▶ [KUTIPAN DOKUMEN]
* * * *

Syariat Islam yang mulia ini datang dengan kesempurnaan. Tidak ada satu sisi kehidupan pun yang luput dari perhatiannya. Semua permasalahan didapatkan aturannya dalam Islam, sampai-sampai dalam perkara buang hajat ada adabnya. Satu perkara yang juga tidak lepas dari pengaturan Islam adalah masalah menjenguk orang sakit, yang dijadikan sebagai salah satu hak muslim terhadap muslim yang lain. Sebagaimana sabda Rasulullah n:

حَقُّ الْمُسْلِمِ عَلَى الْمُسْلِمِ خَمْسٌ: رَدُّ السَّلاَمِ، وَعِيَادَةُ الْمَرِيْضِ، وَاتِّبَاعُ الْجَنَائِزِ، وَإِجَابَةُ الدَّعْوَةِ، وَتَشْمِيْتُ الْعَاطِسِ

“Hak seorang muslim terhadap muslim yang lain ada lima yaitu menjawab salam, menjenguk orang sakit, mengikuti jenazah, memenuhi undangan, dan mendoakan orang yang bersin (bila yang bersin mengucapkan hamdalah, pent.).” (HR. Al-Bukhari no. 1240 dan Muslim no. 5615)
Hukum menjenguk orang sakit adalah fardhu kifayah. Artinya, bila ada sebagian orang yang melakukannya maka gugur kewajiban dari yang lain. Bila tidak ada seorang pun yang melakukannya, maka wajib bagi orang yang mengetahui keberadaan si sakit untuk menjenguknya.

* * * *

▶ [DATA YANG DIBERIKAN]
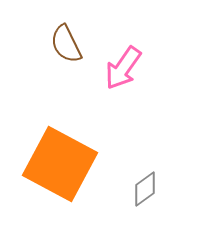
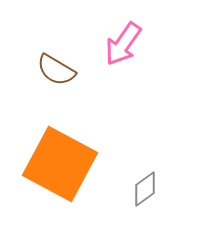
brown semicircle: moved 10 px left, 26 px down; rotated 33 degrees counterclockwise
pink arrow: moved 24 px up
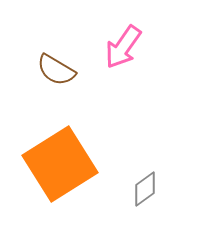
pink arrow: moved 3 px down
orange square: rotated 30 degrees clockwise
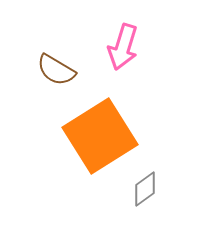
pink arrow: rotated 18 degrees counterclockwise
orange square: moved 40 px right, 28 px up
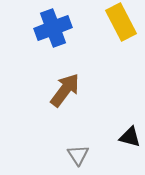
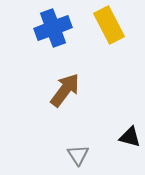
yellow rectangle: moved 12 px left, 3 px down
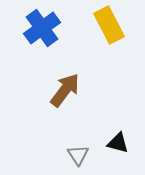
blue cross: moved 11 px left; rotated 15 degrees counterclockwise
black triangle: moved 12 px left, 6 px down
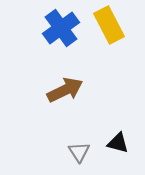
blue cross: moved 19 px right
brown arrow: rotated 27 degrees clockwise
gray triangle: moved 1 px right, 3 px up
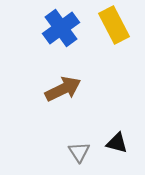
yellow rectangle: moved 5 px right
brown arrow: moved 2 px left, 1 px up
black triangle: moved 1 px left
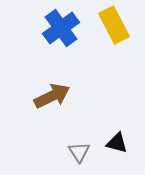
brown arrow: moved 11 px left, 7 px down
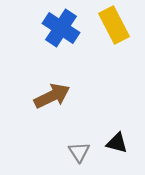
blue cross: rotated 21 degrees counterclockwise
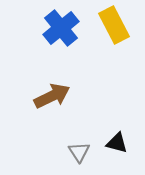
blue cross: rotated 18 degrees clockwise
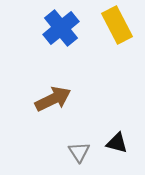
yellow rectangle: moved 3 px right
brown arrow: moved 1 px right, 3 px down
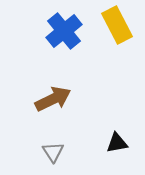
blue cross: moved 3 px right, 3 px down
black triangle: rotated 25 degrees counterclockwise
gray triangle: moved 26 px left
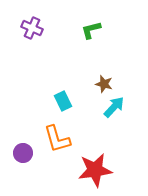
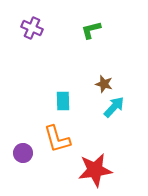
cyan rectangle: rotated 24 degrees clockwise
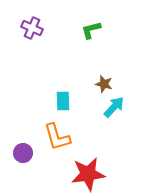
orange L-shape: moved 2 px up
red star: moved 7 px left, 4 px down
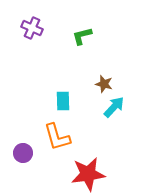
green L-shape: moved 9 px left, 6 px down
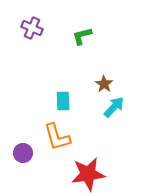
brown star: rotated 18 degrees clockwise
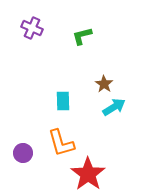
cyan arrow: rotated 15 degrees clockwise
orange L-shape: moved 4 px right, 6 px down
red star: rotated 28 degrees counterclockwise
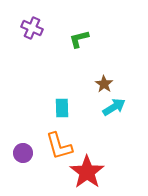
green L-shape: moved 3 px left, 3 px down
cyan rectangle: moved 1 px left, 7 px down
orange L-shape: moved 2 px left, 3 px down
red star: moved 1 px left, 2 px up
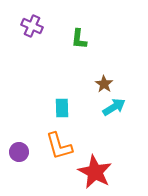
purple cross: moved 2 px up
green L-shape: rotated 70 degrees counterclockwise
purple circle: moved 4 px left, 1 px up
red star: moved 8 px right; rotated 8 degrees counterclockwise
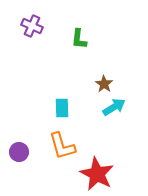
orange L-shape: moved 3 px right
red star: moved 2 px right, 2 px down
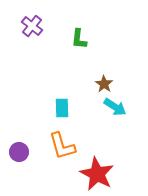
purple cross: rotated 15 degrees clockwise
cyan arrow: moved 1 px right; rotated 65 degrees clockwise
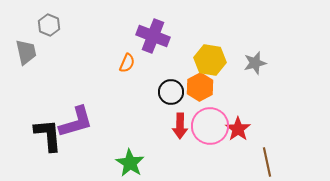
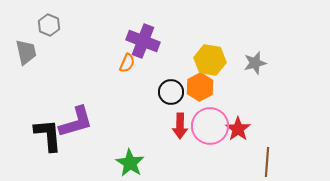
purple cross: moved 10 px left, 5 px down
brown line: rotated 16 degrees clockwise
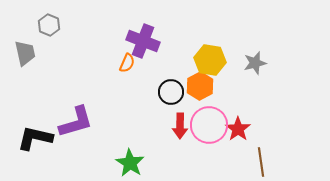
gray trapezoid: moved 1 px left, 1 px down
orange hexagon: moved 1 px up
pink circle: moved 1 px left, 1 px up
black L-shape: moved 13 px left, 3 px down; rotated 72 degrees counterclockwise
brown line: moved 6 px left; rotated 12 degrees counterclockwise
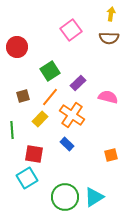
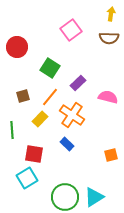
green square: moved 3 px up; rotated 24 degrees counterclockwise
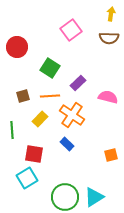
orange line: moved 1 px up; rotated 48 degrees clockwise
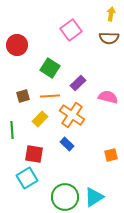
red circle: moved 2 px up
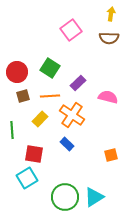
red circle: moved 27 px down
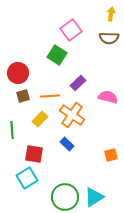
green square: moved 7 px right, 13 px up
red circle: moved 1 px right, 1 px down
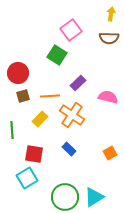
blue rectangle: moved 2 px right, 5 px down
orange square: moved 1 px left, 2 px up; rotated 16 degrees counterclockwise
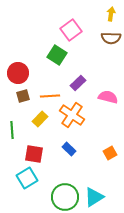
brown semicircle: moved 2 px right
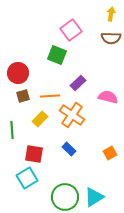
green square: rotated 12 degrees counterclockwise
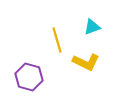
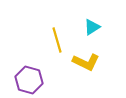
cyan triangle: rotated 12 degrees counterclockwise
purple hexagon: moved 3 px down
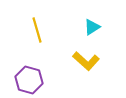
yellow line: moved 20 px left, 10 px up
yellow L-shape: moved 1 px up; rotated 16 degrees clockwise
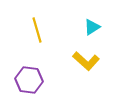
purple hexagon: rotated 8 degrees counterclockwise
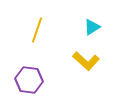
yellow line: rotated 35 degrees clockwise
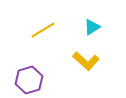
yellow line: moved 6 px right; rotated 40 degrees clockwise
purple hexagon: rotated 24 degrees counterclockwise
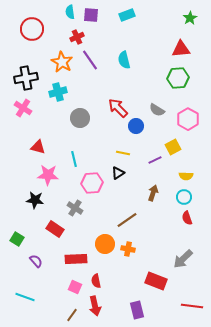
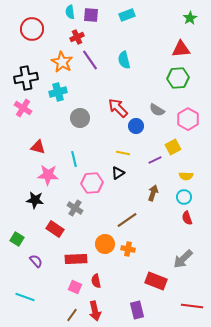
red arrow at (95, 306): moved 5 px down
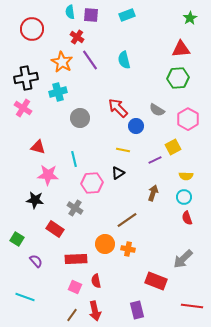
red cross at (77, 37): rotated 32 degrees counterclockwise
yellow line at (123, 153): moved 3 px up
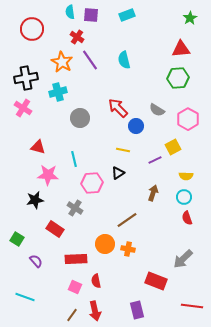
black star at (35, 200): rotated 18 degrees counterclockwise
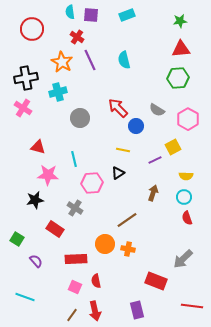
green star at (190, 18): moved 10 px left, 3 px down; rotated 24 degrees clockwise
purple line at (90, 60): rotated 10 degrees clockwise
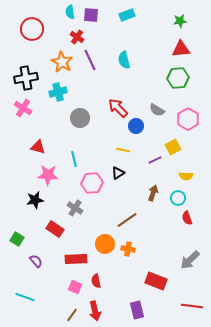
cyan circle at (184, 197): moved 6 px left, 1 px down
gray arrow at (183, 259): moved 7 px right, 1 px down
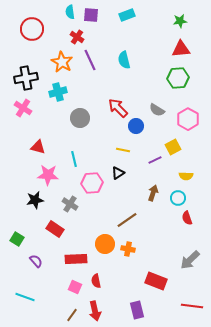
gray cross at (75, 208): moved 5 px left, 4 px up
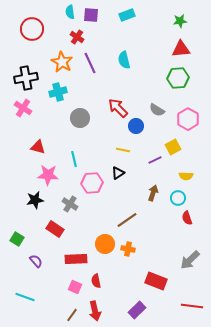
purple line at (90, 60): moved 3 px down
purple rectangle at (137, 310): rotated 60 degrees clockwise
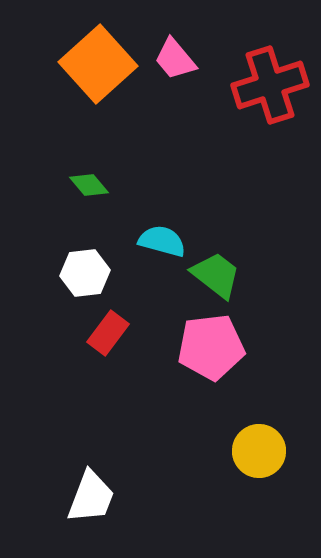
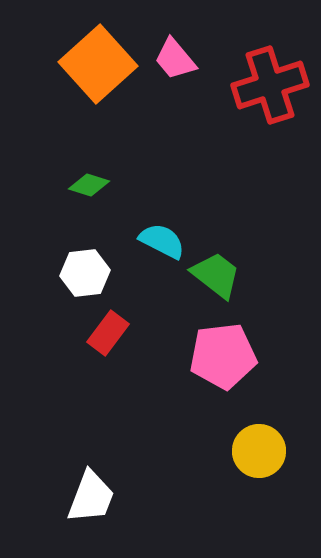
green diamond: rotated 33 degrees counterclockwise
cyan semicircle: rotated 12 degrees clockwise
pink pentagon: moved 12 px right, 9 px down
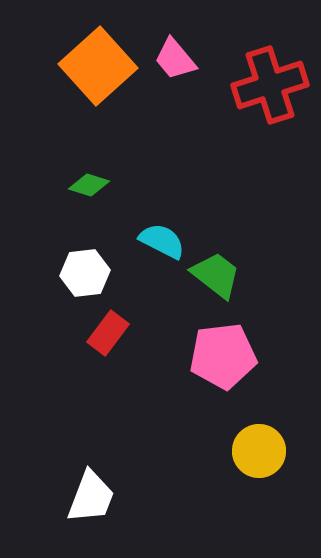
orange square: moved 2 px down
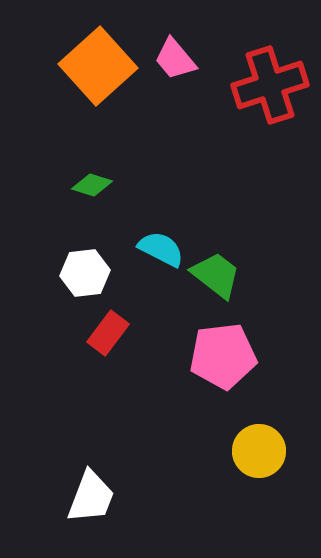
green diamond: moved 3 px right
cyan semicircle: moved 1 px left, 8 px down
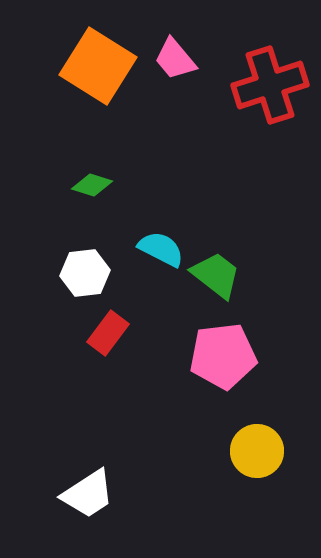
orange square: rotated 16 degrees counterclockwise
yellow circle: moved 2 px left
white trapezoid: moved 3 px left, 3 px up; rotated 36 degrees clockwise
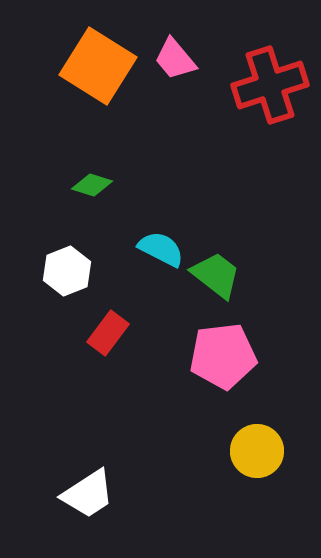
white hexagon: moved 18 px left, 2 px up; rotated 15 degrees counterclockwise
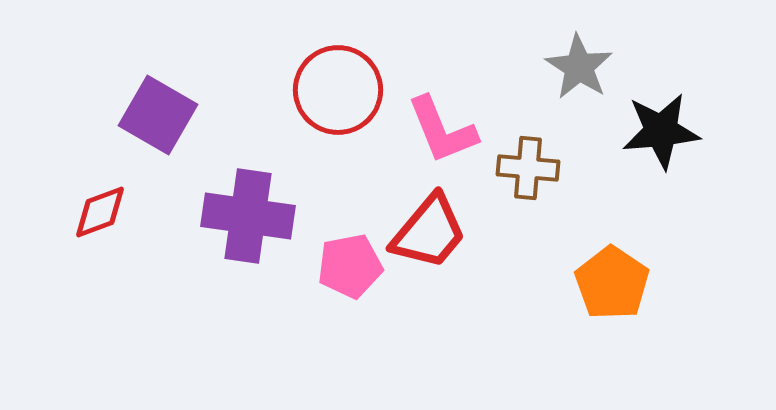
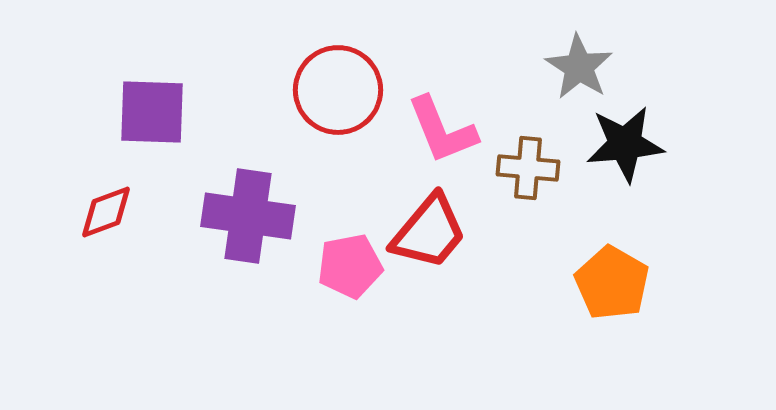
purple square: moved 6 px left, 3 px up; rotated 28 degrees counterclockwise
black star: moved 36 px left, 13 px down
red diamond: moved 6 px right
orange pentagon: rotated 4 degrees counterclockwise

* * * *

▶ [YANG HARUS DILAKUKAN] Tulis ulang bagian kutipan dokumen tentang menjenguk orang sakit dengan mengganti "menjenguk orang sakit" menjadi "membesuk orang sakit". Mulailah dari bagian yang memuat "Syariat Islam yang" dan berhenti setelah "Muslim no. 5615)". Data ini diambil dari sumber yang berbeda dengan kutipan dokumen.

▶ [HASIL LATIHAN]
Syariat Islam yang mulia ini datang dengan kesempurnaan. Tidak ada satu sisi kehidupan pun yang luput dari perhatiannya. Semua permasalahan didapatkan aturannya dalam Islam, sampai-sampai dalam perkara buang hajat ada adabnya. Satu perkara yang juga tidak lepas dari pengaturan Islam adalah masalah membesuk orang sakit, yang dijadikan sebagai salah satu hak muslim terhadap muslim yang lain. Sebagaimana sabda Rasulullah n:

حَقُّ الْمُسْلِمِ عَلَى الْمُسْلِمِ خَمْسٌ: رَدُّ السَّلاَمِ، وَعِيَادَةُ الْمَرِيْضِ، وَاتِّبَاعُ الْجَنَائِزِ، وَإِجَابَةُ الدَّعْوَةِ، وَتَشْمِيْتُ الْعَاطِسِ

“Hak seorang muslim terhadap muslim yang lain ada lima yaitu menjawab salam, membesuk orang sakit, mengikuti jenazah, memenuhi undangan, dan mendoakan orang yang bersin (bila yang bersin mengucapkan hamdalah, pent.).” (HR. Al-Bukhari no. 1240 dan Muslim no. 5615)